Hence, my commemt is confined to the paragraph below:
Journal of Scottish Philosophy HERE http://www.euppublishing.com/doi/abs/10.3366/jsp.2017.0149  Lisa Hill
‘The Poor Man's Son’ and the Corruption of Our Moral Sentiments: Commerce, Virtue and Happiness in Adam Smith”
“In order to operate effectively, modern capitalism depends on agents who evince a rather morally undemanding type of moral character; one that is acquisitive, pecuniary, recognition-seeking and merely prudent. Adam Smith is considered to have been the key legitimiser of this archetype.
In this paper I respond to the view that Smith is actually sceptical about the value of material acquisition and explore whether he really believed that the pursuit of tranquillity and virtue—especially beneficence—offers a superior route to happiness than the commercial world of materialist acquisition. I approach these issues partly by considering the roles of beneficence and sympathy in Smith's system and partly by analysing the story of ‘The Poor Man's Son’ related in Book IV of The Theory of Moral Sentiments. As he narrates this story, Smith seems highly critical of the unrelenting drive for worldly success. But what is the real moral of the story? Should people contain their ambition for recognition and material success and pursue tranquillity and virtue instead?
I suggest that Smith's discussion in and around the story of ‘The Poor Man's Son’ points to a significant tension between his personal ideal of happiness and his observations and recommendations as a social scientist.”
COMMENT
I agree that the ‘Poor Man’s Son” parable is a trifle paradoxical. On the one hand, Smith points to the dubious benefit for the poor man’s son of seeking to establish the material aquisitions available to a ‘rich man’s son’, who is born into affluence. The poor man’s son is going to suffer a lot on the road to acquisition, in which Smith speaks in his best imitation of a Calvinist preacher (to which Smith was exposed each Sunday when he escorted his mother to Church).
On the other hand, Smith slides into the unrelenting positivity of such sacrifices by ambitious folk which led to the oceans being crossed, the forests felled, to create farmland, and to the building of great city centres of prosperity (I paraphrase). 

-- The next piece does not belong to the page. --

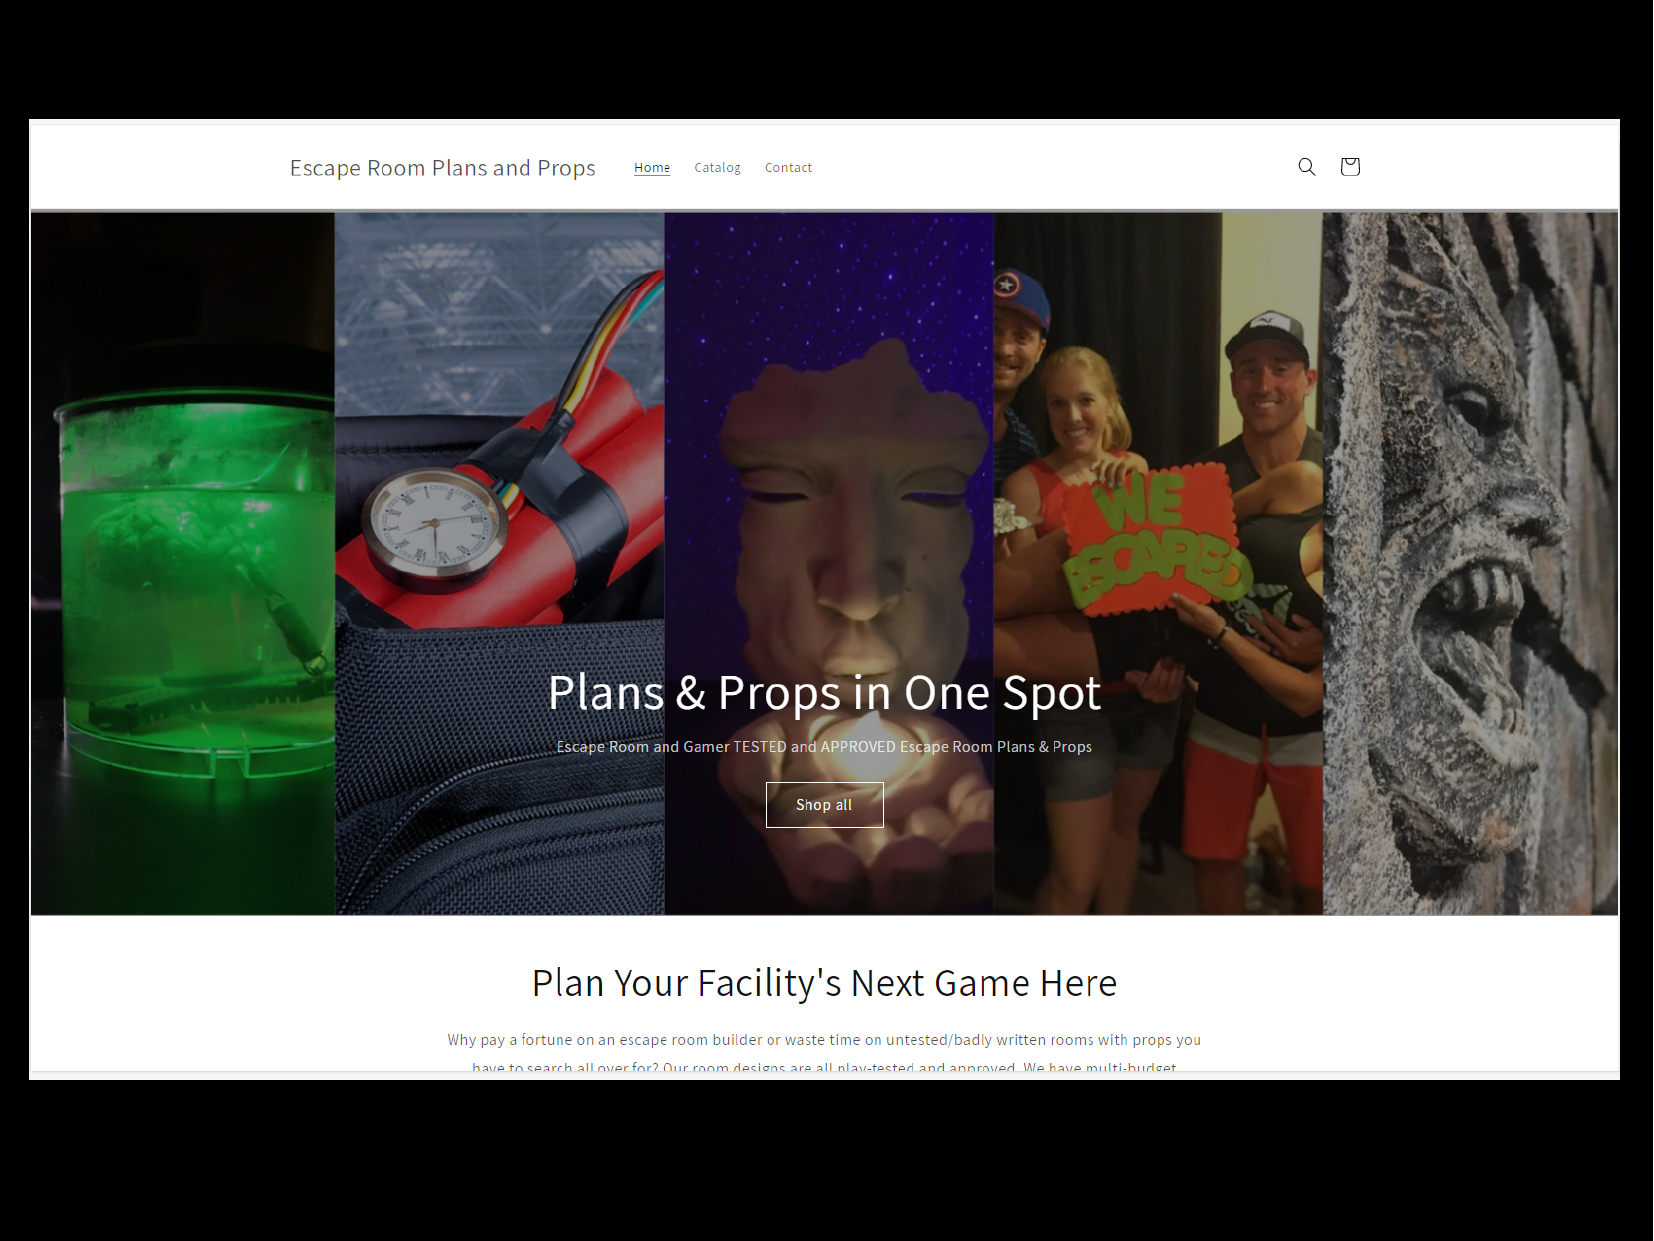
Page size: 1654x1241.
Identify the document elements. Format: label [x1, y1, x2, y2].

picture [29, 119, 1620, 1080]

Of course, Smith was born into the social class of educational opportunity, another route to a comfortable, if not a wealthy, over-abundance in material possessions. Smith did accumulate an abundance of books, which was (and is) more ceditable than sets of tweezers, watches, decorative chairs (and the rooms to display them), and other consumables producing stylish manners to suit.
Smith recognised that “the commercial world of materialist acquisition” made everything that created the ‘wealth of nations’ possible. The alternative was to have remained in the ‘Forest’ where the indigenous “king” ruled the tribe absolutely amidst an economy where the lowest members of the tribe were so destitue that the lowest members of a society with developed ‘commerce’ were incomparably richer than the tribal ‘King” of the Forest, who ruled with absolute power his tribal poor. 

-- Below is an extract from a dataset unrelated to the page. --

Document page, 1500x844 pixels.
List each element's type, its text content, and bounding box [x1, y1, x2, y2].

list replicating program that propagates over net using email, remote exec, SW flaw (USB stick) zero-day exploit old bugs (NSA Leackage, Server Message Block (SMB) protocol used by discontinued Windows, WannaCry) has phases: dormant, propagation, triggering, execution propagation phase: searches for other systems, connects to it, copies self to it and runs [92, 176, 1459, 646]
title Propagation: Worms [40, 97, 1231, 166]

It was better to be poor in a commercial/farming society than even to be ‘king’ in an indigenous forest society, let alone to be one of his tribe.

Whatever is imputed as Smith’s moral stance, I do not think it was “to pursue tranquillity and virtue instead”. Smith was quite definite in his actions in pursuit of academic “recognition” and as determined for “material success” to fund his scholarly ambitions, such as the free-time and “tranquility” to spend over ten years writing “Wealth of Nations”, funded by his life-pension from the Duke of Buccleugh.